All insurance companies are now private. According to the type of insurance operations, 6 institutes provide life insurance, 15 institutes provide pension insurance, 42 institutes provide other types of insurance, in addition, three reinsurance companies operate here. Further information is available on the website of the Association of the Insurance Companies of Turkey TSB (Association of the Insurance Companies of Turkey)
Tax system
The Turkish tax system has been dynamically changing in recent years, which also applied to corporate tax, which has stabilized at 23% for 2022. For more details in this area, we recommend regularly monitoring developments in Turkey or consulting specialized international consulting firms (e.g. Deloitte) or a specialized web portal managed by the presidential office. At the same time, attention should be drawn to the whole range of tax incentives prepared for incoming foreign investors. These differ by region (as a rule, the less developed the region, the greater the incentives) and sector (here the emphasis is on R&D). For an updated list of the most supported sectors, we recommend consulting the Ministry of Industry and Technology.

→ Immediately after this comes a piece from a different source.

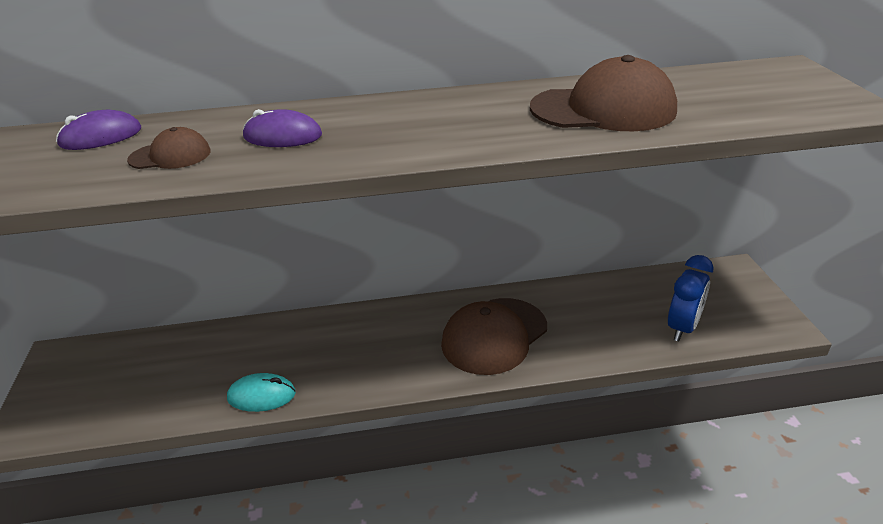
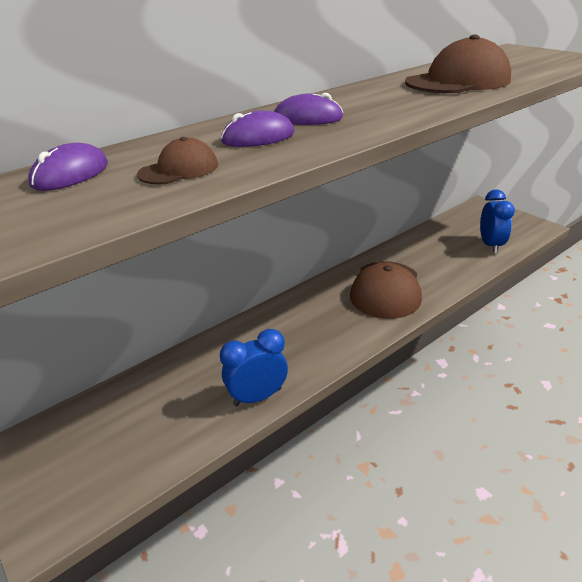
camera: 30 degrees left, 0 degrees up
(261, 395) = (257, 397): turquoise mouse -> blue clock
(362, 123) = (308, 118): none -> purple mouse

Individual income tax is based on progressive taxation with a rate from 15% to 40%. The rates applied to the annual income (in Turkish lira – TRY) are as follows:
- up to 24,000: 15%
- 24,001 – 53,000: 20%
- 53,001 – 130,000/190,000: 27% (depending on whether it is employment income or non-employment income)
- 130,001 or 190,001 to 650,000: 35%
- Above 650,001: 40%
VAT (VAT) has three basic rates in Turkey. Goods and services (18%), basic foodstuffs, textiles (8%), agricultural products and foodstuffs (1%). It was true that the Turkish government used item transfers from one rate to another during the coronavirus pandemic as a tool to combat the crisis. In early 2022, it then decided to temporarily reclassify staple foods to the 1% rate due to rapidly rising inflation. This is a temporary measure, but the end of its validity has not been defined.
In addition to the basic interest rates, there is also a so-called special consumption tax (OTV) in Turkey, the purpose of which is to tax more goods that the government considers luxurious or that are not in accordance with the Muslim faith (alcohol, tobacco). OTV varies depending on the type of product and is added to the KDV.